◆ Travail demandé
a – Pouvez-vous citer le passage du texte sur James Noël allant de « L’homme qui arpente » jusqu'à « qui réveille chacun. » ?
b – Comment traduire en anglais cette phrase du texte sur James Noël : « L’humanisme de l’écrivain, son art poétique aussi, voilà ce qui réveille chacun. » ?
c – Pouvez-vous poursuivre le texte sur la rencontre avec James Noël à Roubaix après sa dernière phrase ?

◆ Passage du texte
Son roman Belle Merveille, sorti en 2017, nous donne d’ailleurs la preuve que ces « lunettes », pour nous dire la vérité du monde, ne le quittent jamais ; en lui, le romancier a rejoint, en 2009, le poète qui avait écrit dans Le Sang visible du vitrier :
Je te promets une parole de vitrier
Vérité qui éclate
Par-delà les vitres
Antonio demeure séduit par les mots du poète-vitrier : « La poésie, c’est surtout un moment. Chaque instant compte. Et le poème, c’est le souvenir, le corps de cet instant. »
Hajer est tout aussi enthousiaste ; elle se souvient d’une très grande générosité : « C’est un homme plein de vie, plein d’idées, un homme gentil, et qui nous a expliqué son parcours avec une telle fierté… »
L’homme qui arpente le monde par delà les frontières et les aéroports était là, devant nous, à Roubaix : « pour la rencontre et le partage. »
« James Noël, c’est un exemple à suivre pour son courage » : nous n’oublierons pas, Axelle, cette chance…
L’humanisme de l’écrivain, son art poétique aussi, voilà ce qui réveille chacun.

Données de points clés du corps ou de la main
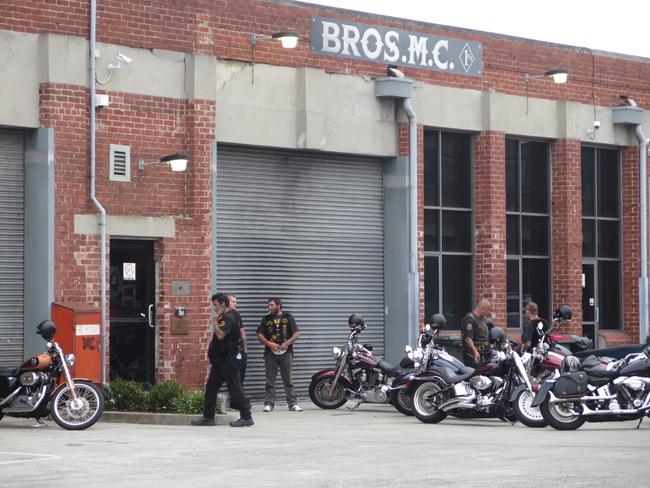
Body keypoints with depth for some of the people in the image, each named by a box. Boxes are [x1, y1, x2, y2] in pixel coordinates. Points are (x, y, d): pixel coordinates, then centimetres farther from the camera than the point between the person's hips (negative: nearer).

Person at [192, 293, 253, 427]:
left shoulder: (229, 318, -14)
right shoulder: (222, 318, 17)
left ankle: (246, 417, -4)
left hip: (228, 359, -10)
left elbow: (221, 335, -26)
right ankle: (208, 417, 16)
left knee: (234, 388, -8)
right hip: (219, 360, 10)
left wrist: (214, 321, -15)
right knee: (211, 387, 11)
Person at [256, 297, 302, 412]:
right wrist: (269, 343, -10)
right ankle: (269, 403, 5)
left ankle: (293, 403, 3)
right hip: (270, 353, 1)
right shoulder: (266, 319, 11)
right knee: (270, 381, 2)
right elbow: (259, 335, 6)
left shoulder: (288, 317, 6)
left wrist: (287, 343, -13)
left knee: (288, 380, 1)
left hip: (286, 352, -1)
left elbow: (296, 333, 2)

* * *

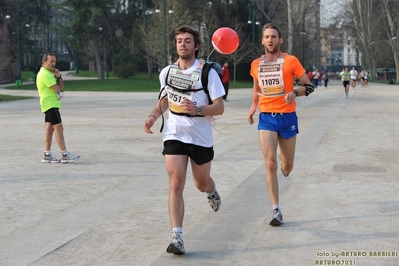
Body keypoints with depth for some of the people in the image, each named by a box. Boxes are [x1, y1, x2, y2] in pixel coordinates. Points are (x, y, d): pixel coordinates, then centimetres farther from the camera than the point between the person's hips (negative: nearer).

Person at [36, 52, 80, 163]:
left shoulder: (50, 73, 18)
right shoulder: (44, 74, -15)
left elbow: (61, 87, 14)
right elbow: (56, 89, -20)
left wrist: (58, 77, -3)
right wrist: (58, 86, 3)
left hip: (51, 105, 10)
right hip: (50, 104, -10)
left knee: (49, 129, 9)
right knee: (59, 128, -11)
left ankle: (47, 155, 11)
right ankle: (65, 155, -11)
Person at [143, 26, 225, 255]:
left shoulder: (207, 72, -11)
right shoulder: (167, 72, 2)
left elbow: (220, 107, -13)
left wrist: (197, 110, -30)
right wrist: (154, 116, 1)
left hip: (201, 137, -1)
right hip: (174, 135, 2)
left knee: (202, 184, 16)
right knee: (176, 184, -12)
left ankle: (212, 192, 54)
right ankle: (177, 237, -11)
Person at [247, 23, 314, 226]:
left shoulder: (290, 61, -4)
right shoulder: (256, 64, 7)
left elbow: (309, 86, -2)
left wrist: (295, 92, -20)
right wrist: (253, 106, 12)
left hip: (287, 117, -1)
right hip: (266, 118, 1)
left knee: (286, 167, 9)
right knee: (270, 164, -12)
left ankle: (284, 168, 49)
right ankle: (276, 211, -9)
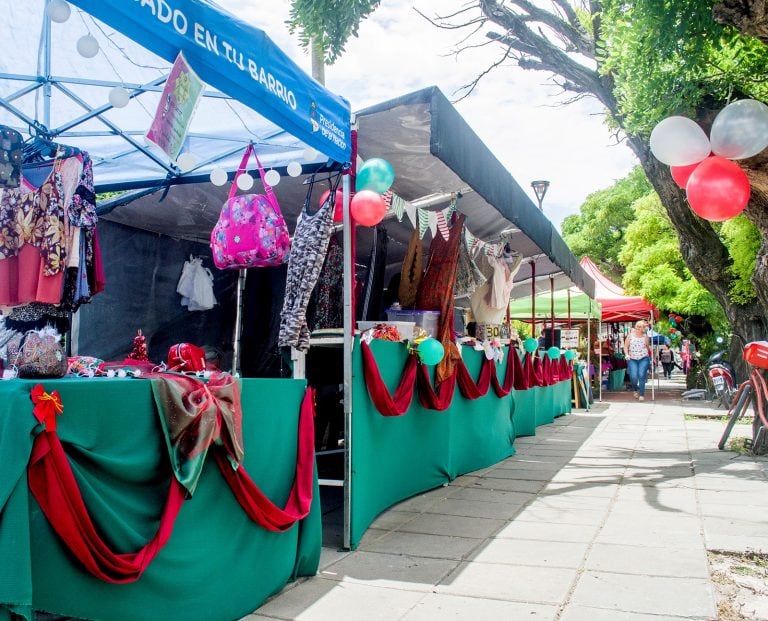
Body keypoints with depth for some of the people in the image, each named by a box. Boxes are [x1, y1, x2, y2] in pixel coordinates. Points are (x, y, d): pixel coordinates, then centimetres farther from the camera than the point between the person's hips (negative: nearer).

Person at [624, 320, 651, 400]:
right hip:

---

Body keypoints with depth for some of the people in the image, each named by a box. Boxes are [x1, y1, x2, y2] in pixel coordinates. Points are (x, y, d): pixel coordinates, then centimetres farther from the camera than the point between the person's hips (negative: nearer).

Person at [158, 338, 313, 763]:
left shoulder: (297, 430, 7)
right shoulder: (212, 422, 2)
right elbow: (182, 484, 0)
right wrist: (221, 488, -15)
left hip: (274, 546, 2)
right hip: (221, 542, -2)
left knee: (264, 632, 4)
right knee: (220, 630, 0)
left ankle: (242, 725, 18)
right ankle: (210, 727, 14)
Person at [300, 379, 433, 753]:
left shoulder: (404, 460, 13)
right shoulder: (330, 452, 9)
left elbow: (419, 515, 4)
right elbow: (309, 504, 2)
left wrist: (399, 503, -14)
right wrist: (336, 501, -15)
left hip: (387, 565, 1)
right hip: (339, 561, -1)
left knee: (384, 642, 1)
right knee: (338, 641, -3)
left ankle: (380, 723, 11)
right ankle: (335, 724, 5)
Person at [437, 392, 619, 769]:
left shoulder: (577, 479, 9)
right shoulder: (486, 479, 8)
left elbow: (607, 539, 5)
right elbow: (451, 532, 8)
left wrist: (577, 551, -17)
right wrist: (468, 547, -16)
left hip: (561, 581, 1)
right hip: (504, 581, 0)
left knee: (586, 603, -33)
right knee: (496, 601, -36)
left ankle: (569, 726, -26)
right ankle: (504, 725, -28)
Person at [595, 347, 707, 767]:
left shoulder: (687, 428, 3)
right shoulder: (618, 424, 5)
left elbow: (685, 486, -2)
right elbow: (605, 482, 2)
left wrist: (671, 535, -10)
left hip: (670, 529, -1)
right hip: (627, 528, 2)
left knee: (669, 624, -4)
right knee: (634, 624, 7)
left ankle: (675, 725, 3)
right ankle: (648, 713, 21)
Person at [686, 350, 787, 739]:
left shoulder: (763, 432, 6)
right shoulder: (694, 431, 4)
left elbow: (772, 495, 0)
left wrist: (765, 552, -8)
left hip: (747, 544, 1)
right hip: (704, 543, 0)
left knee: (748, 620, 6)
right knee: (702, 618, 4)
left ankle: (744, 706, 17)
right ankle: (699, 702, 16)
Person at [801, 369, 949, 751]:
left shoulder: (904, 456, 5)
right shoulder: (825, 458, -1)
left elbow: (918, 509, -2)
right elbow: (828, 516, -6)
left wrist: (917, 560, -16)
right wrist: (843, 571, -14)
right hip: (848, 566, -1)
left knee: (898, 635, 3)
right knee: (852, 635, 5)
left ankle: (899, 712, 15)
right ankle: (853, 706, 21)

◆ Réponses aux consignes
a –
L’homme qui arpente le monde par delà les frontières et les aéroports était là, devant nous, à Roubaix : « pour la rencontre et le partage. »
« James Noël, c’est un exemple à suivre pour son courage » : nous n’oublierons pas, Axelle, cette chance…
L’humanisme de l’écrivain, son art poétique aussi, voilà ce qui réveille chacun.

b – The writer's humanism, and his poetic art too: that is what awakens everyone.

c –
C’est que, pour notre artiste, l’écriture sauve. « D’après James Noël, précise Soukaina, la poésie n’est pas seulement une écriture sur une page blanche. Elle permet de vivre. »
Chez James, l’image emporte ; le style place haut l’avertissement : « Ce qui sort de la page blanche peut réveiller la planète. Une poésie qui ne réveille pas l’humain n’a pas d’intérêt. La poésie tire le signal d’alarme ; elle est la dernière chance pour l’homme et le monde. »
En 2010, le poète avait déclaré : « L’écriture est une forme de séisme qui doit provoquer des tremblements chez l’autre. Une poésie peut bombarder une ville entière. C’est vraiment une arme miraculeuse. »
Ce jour-là, la poésie se fit homme.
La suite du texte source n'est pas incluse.